Alternatively, if you use the rate form of the parameter, higher rates shrink the distribution while lower rates spread it out.
The relationship between the scale parameter and the spread of the gamma distribution makes sense when you understand that the scale represents the mean time between events. When the time between events is longer, the probabilities for prolonged times logically increases. In the graph below, I illustrate this by modeling probabilities for the 4th event (shape = 4) and varying the average times between events.
This graph looks similar to the chart comparing shape parameters. While increasing the shape and scale parameters will both extend the elapsed times, the shape parameter can genuinely change the shape in ways that the scale cannot. For instance, the shape parameter can change the distribution so it looks like the exponential and normal distributions. The scale parameter can only stretch out the distribution that the shape defines.
Related post: Measures of Variability
Comparing the Gamma Distribution to Other Distributions
The gamma, exponential, and Poisson distributions all model different characteristics of a Poisson process. A Poisson process has independent events occurring at a constant mean rate. All these distributions can use lambda as a parameter, which represents that average rate of occurrence. Here’s how these three distributions compare.
The gamma distribution models the time between events. Time is a continuous variable, and the gamma distribution is, likewise, a continuous probability distribution. Conversely, the Poisson distribution models the count of events within a set amount of time. A count is a discrete variable and the Poisson distribution is a discrete probability distribution.

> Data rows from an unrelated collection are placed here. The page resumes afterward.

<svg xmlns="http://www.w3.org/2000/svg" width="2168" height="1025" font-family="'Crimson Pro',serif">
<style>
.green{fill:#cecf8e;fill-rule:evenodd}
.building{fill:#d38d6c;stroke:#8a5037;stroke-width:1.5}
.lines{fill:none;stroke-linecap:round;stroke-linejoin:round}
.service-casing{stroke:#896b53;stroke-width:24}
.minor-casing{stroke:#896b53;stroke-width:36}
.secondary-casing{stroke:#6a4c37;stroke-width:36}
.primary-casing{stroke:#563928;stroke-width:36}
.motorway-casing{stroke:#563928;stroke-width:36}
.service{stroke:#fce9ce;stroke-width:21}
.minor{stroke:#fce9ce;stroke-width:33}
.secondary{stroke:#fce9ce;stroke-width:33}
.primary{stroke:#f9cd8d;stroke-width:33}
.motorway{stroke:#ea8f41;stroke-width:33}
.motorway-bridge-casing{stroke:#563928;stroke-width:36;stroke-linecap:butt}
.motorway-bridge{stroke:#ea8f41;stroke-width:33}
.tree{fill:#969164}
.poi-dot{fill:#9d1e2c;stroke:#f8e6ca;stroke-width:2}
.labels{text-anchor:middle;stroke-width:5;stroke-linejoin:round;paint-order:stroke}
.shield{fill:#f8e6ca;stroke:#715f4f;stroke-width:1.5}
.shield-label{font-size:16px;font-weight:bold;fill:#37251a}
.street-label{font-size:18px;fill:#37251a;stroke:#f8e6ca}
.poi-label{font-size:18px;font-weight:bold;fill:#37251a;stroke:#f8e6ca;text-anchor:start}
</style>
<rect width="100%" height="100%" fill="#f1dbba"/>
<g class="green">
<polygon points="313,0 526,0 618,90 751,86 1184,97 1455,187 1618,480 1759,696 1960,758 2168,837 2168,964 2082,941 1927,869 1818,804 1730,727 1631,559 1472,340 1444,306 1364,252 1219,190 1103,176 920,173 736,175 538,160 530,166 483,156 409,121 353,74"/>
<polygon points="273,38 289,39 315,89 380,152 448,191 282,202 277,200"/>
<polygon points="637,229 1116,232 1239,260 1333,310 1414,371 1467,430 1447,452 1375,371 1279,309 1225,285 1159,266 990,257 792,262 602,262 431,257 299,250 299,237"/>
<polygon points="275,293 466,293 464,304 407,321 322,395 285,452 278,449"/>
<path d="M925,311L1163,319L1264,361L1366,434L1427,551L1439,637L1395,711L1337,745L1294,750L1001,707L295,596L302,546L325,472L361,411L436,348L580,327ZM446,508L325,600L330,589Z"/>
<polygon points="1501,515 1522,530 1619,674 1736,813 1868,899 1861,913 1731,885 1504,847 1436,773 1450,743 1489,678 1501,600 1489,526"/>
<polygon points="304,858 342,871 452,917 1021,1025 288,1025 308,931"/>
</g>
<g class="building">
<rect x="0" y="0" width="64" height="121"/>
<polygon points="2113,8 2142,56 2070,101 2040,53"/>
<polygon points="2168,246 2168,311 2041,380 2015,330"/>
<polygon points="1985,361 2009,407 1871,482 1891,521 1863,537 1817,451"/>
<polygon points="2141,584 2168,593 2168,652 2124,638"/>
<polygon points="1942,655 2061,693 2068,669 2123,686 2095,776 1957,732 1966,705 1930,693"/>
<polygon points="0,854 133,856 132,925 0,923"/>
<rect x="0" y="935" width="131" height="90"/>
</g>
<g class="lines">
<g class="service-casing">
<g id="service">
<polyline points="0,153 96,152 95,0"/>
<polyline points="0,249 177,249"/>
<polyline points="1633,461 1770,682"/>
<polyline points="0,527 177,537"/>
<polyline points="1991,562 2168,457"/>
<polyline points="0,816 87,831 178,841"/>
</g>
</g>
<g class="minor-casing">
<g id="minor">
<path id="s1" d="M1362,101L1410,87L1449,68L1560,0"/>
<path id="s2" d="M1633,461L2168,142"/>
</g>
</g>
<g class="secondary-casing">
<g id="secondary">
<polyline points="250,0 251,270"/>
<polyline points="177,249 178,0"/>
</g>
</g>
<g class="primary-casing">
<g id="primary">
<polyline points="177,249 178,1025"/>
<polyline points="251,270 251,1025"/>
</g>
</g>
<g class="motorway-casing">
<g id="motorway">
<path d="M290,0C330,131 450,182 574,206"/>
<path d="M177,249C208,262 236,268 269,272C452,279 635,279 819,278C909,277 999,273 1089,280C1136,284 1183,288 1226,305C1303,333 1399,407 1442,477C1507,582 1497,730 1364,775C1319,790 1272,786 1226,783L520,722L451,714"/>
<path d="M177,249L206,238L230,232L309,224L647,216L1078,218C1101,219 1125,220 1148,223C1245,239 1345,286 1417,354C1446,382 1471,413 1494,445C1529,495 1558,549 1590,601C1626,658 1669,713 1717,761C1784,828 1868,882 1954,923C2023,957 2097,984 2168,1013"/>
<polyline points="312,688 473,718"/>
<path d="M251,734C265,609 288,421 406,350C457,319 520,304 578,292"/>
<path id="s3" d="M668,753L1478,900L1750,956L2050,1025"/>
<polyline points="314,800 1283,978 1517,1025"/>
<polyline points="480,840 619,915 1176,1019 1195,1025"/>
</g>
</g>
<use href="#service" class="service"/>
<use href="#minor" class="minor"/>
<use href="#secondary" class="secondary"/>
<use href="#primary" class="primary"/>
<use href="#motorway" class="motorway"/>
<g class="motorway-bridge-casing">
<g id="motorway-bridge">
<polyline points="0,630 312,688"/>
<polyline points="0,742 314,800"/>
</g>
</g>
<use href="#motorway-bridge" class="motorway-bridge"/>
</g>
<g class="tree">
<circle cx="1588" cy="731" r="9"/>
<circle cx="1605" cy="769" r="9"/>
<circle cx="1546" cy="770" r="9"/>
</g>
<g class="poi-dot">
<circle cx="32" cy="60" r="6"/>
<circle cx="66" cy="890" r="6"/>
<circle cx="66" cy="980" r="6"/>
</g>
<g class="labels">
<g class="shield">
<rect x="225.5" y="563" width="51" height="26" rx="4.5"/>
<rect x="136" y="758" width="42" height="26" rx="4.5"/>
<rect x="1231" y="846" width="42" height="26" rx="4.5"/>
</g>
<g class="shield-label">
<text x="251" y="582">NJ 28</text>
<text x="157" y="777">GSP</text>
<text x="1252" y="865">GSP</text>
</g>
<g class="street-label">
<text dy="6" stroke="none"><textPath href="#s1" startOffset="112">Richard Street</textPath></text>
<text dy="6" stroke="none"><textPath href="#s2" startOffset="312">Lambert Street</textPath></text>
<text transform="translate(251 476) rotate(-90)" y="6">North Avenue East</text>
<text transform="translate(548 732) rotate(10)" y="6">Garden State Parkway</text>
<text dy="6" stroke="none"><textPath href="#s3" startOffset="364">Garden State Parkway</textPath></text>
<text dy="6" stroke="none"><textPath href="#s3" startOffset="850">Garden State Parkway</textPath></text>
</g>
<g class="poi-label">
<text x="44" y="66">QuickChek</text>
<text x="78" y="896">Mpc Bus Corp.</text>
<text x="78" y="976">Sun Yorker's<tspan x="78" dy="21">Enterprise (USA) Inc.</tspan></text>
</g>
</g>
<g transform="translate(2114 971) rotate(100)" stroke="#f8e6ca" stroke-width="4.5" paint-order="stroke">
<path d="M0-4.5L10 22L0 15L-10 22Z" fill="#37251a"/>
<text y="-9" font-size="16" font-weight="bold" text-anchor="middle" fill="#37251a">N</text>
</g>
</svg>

The gamma and exponential distributions are equivalent when the gamma distribution has a shape value of 1. Remember that the shape value equals the number of events and the exponential distribution models times for one event. Therefore, a gamma distribution with a shape = 1 is the same as an exponential distribution.
For example, a gamma distribution with a shape = 1 and scale = 3 is equivalent to an exponential distribution with a scale = 3.